Off we went in a slow trudge up the hillside, over rocks that glittered in the afternoon sun. Within a minute my breathing had quickened; after two I realised my heart was thumping. I had come from sea level in Goa the day before, and we were now at 6000 feet and climbing. Ram Lal halted to roll his trouser legs up above the ankle, exposing shins as narrow and brown as dry sticks, and I followed his flapping cuffs and worn tennis shoes along the narrow path. We passed small terraces of what looked like spinach, the fields interspersed with sticks from which flew strips of ragged cloth. Sometimes the trees met in a canopy overhead, draped with lianas, and the air became cool and damp. Leopards still prowl these hills, and I cast my eyes upwards into the branches overhead on the lookout for snakes. In the distance the ridges rose and fell, their spines surmounted by the serrated outline of pines, beneath which glimmered the light of the afternoon sky. This type of tree had foliage that grew from halfway up its trunk, and the effect was curious, as if the mountains and the sky overlapped.
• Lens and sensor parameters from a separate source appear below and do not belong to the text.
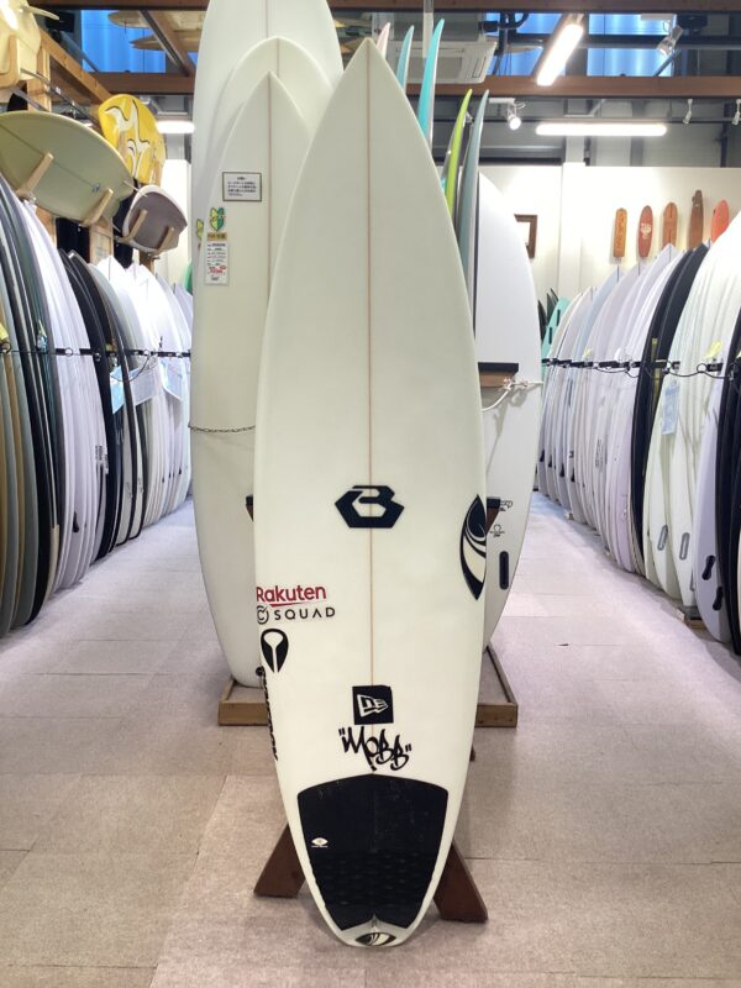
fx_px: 885
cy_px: 494
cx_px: 370
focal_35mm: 31
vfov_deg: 58.4
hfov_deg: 45.4
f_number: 2.4
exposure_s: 1/50
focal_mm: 3.3
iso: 100
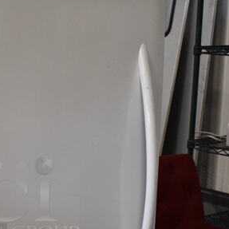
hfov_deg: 22.7
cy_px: 198
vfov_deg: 23.2
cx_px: -2
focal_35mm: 73
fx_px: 546
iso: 1000
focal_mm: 18
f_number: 3.5
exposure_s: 1/125
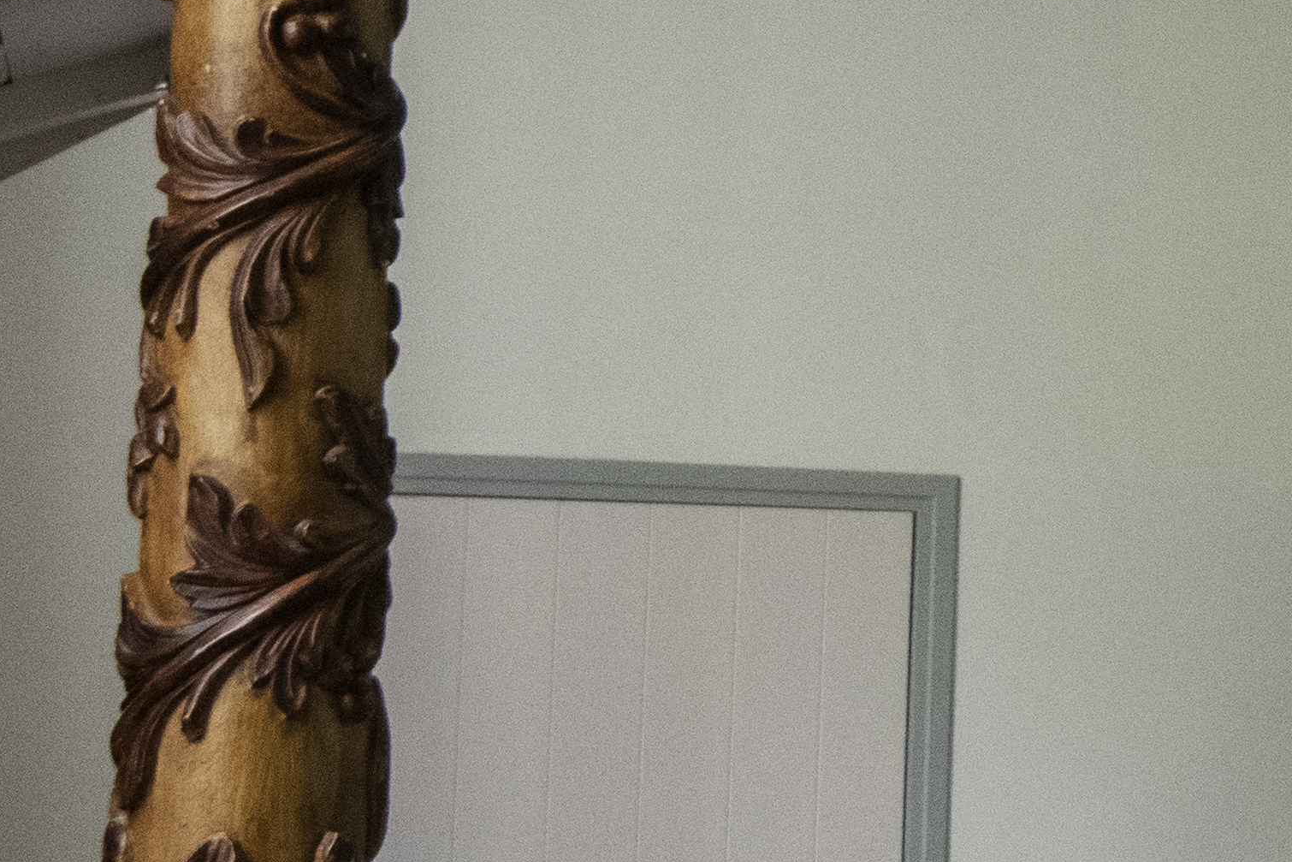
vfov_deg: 11.8
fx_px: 4163
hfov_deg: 15.8
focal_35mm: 116
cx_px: 2099
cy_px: 352
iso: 3200
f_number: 5.6
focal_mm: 20
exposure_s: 1/80
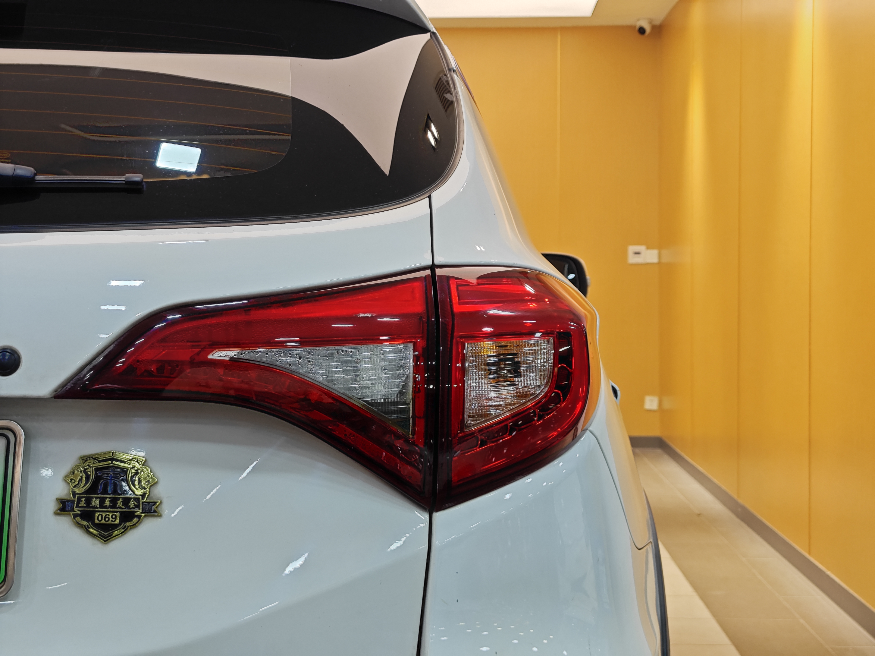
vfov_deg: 31.5
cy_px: 328
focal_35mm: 46
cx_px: 438
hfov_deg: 41.2
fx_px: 1163
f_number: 1.9
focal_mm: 8.7
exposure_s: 1/100
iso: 125
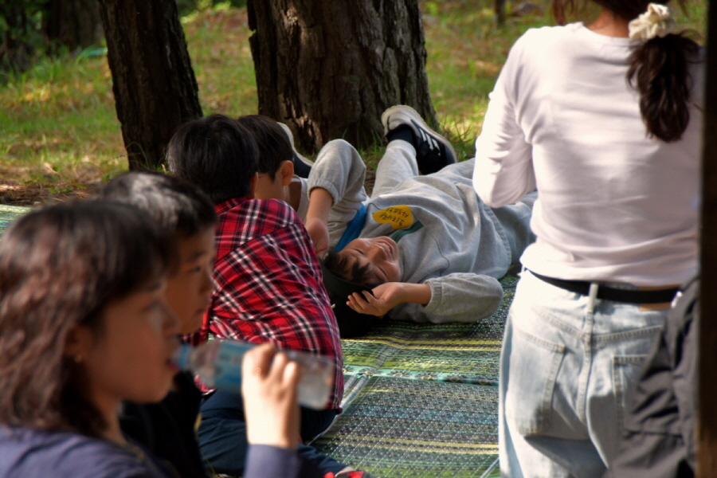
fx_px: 5516
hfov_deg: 7.4
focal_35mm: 277
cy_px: 239
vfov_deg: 5.0
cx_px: 358
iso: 400
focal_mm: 185
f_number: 9
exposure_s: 1/125
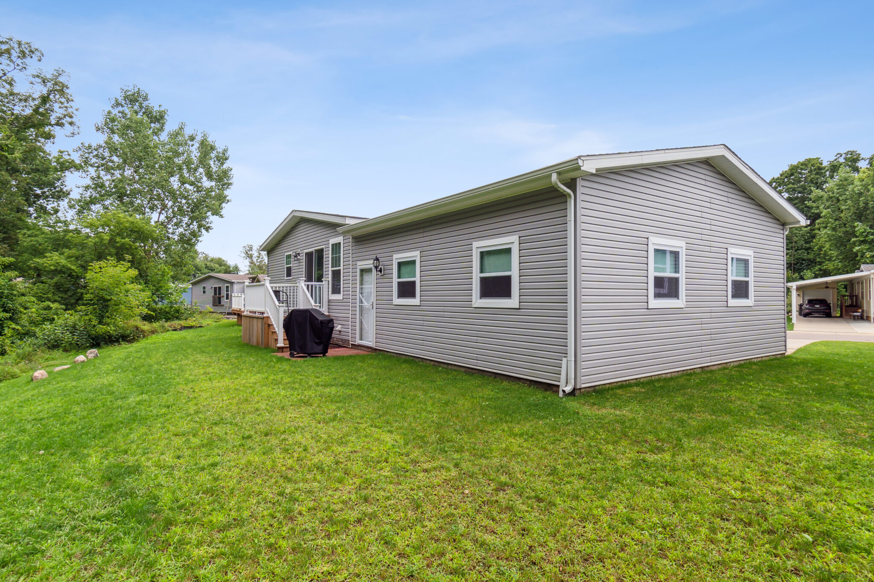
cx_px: 437
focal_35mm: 18
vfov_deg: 67.4
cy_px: 291
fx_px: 437
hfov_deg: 90.0
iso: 100
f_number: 8
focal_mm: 12
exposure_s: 1/250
We halted at a small terraced garden perhaps 20 metres long. A two-storey chalet stood beyond it, the entrance flanked by varnished pillars of dark wood. The only sound was of birdsong and the wind in the trees. Two dogs rushed up in silence to greet us in a parade of sniffing and wagging. This was to be our home for the next week. Biscuit-coloured brick and rough stonework dominated the interior, the existence of a fireplace in each room an indication of how cold it could get up here, although now, in late April, the daytime highs were in the mid-20s C. A cool breeze came down from the snowfields of the high Himalayas that lay just out of sight behind the ranks of forested ridges marching off into the distance.
These small cottages dotted around the hills retain something of the lost world of the Raj – a strange fusion of British and Indian cultures, the dak bungalows and old “chummeries” where young, unmarried British officers came to avoid the heat of the plains and tire themselves out with the assorted wholesome pursuits of hunting and riding. The furnishings reflect this to this day – heavy drapes and rugs, plush, chintzy furniture and overstuffed armchairs one can sink into at the end of a long day to enjoy a peg or two of whisky. Faded photographs sometimes decorate the walls, people staring out from a sepia fog of time, in pith helmets and breeches, enormous moustaches and all too often, some slain animal laid out at their feet. In the heat of Goa the furniture is more practical; any physical contact with material causes one to sweat relentlessly, so wicker chairs or slatted wood are favoured for ventilation, with bed and sofa frames made of metal to prevent them being eaten by termites. I remember kites wheeling above the palm trees in a white-hot sky over Tarchi Bhat, the clang of corrugated iron roofs expanding in the sun, the gaudy buses parked up at the fish market, half a subcontinent and a whole world away.